Dr. Brown's decided to voluntarily recall the products because "we are committed to making this right," the company announced in an Instagram post. The post made it clear that the company is taking this matter to heart, and that was also made even more clear when Romper was sent the following statement via email from a representative at Dr. Brown's in regards to the recall:
According to Jesse Lehnhoff, marketing director for Dr. Brown’s:
For more than 20 years, Dr. Brown’s has developed products that promote good health for baby – and we take that job very seriously. We sincerely apologize for any inconvenience this voluntary recall of the Lovey pacifier & teether holder may cause. We are committed to making this right and encourage all consumers affected by the recall to check the recall page on our website and contact us for a replacement.
The Instagram post noted that it's the ribbons that attach the plush toy to a teether or pacifier, specifically, that can create a possible choking hazard, because they might "fray and/or unravel after repeated use." The pacifiers included with the holders are not reportedly a part of this recall.
The lots that are impacted by this recall are as follows, according to Motherly: RICH0615, RICH0715, RICH0815, RICH1215, RICH0516, RICH0616, RICH0716; RICH1116, RICH1016, RICH0916, RICH1216, RICH0317, RICH0417, RICH0517, RICH0617, RICH0717, RICH0817, RICH0917. So if your child has a Dr. Brown's lovey, maybe check the tag to be sure it's not a part of the recall.
If someone does determine that their child has one of the products affected by the recall, they should immediately take away the recalled products, Parents reported. The next step is to contact Handi-Craft for more instructions on how to receive "a replacement product or comparable merchandise of equal or lesser value."
The Dr. Brown's Instagram post about the recall also included a link directly to a page on the company's website with information on the "lovey" pacifier and teether holder recall. The page includes contact information for the Handi-Craft company for concerned parents, which was also included in the caption for the Instagram post.
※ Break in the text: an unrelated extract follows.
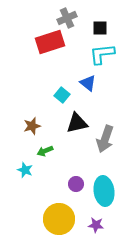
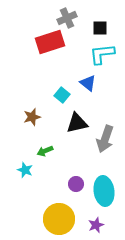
brown star: moved 9 px up
purple star: rotated 28 degrees counterclockwise
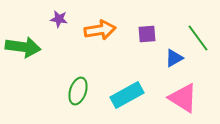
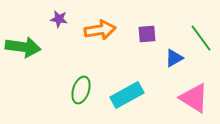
green line: moved 3 px right
green ellipse: moved 3 px right, 1 px up
pink triangle: moved 11 px right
So it definitely seems like Dr. Brown's is committed to remedying the problem as soon as possible.
Comments on the Instagram post regarding the recall from parents were mostly either shocked replies or words of gratitude to the company for alerting parents to the issue. They included replies like, "Thank so much I’m a dr.brown product loyal customer," and "Not my boys turtles! They love their Dr. Brown's turtle pacifier."
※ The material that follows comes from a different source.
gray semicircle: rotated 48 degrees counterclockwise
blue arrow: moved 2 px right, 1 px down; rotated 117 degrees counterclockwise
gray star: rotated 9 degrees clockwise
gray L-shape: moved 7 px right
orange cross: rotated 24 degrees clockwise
Recalls can definitely be a little bit scary, especially when it comes to products that very small children use. But Dr. Brown's seems to be working very hard to make parents aware of the problem, with help from the U.S. Consumer Product Safety Commission and lots of concerned parenting websites. The more parents are aware, the less chance there is that anyone will need to worry about their child's beloved lovey being at all dangerous to use.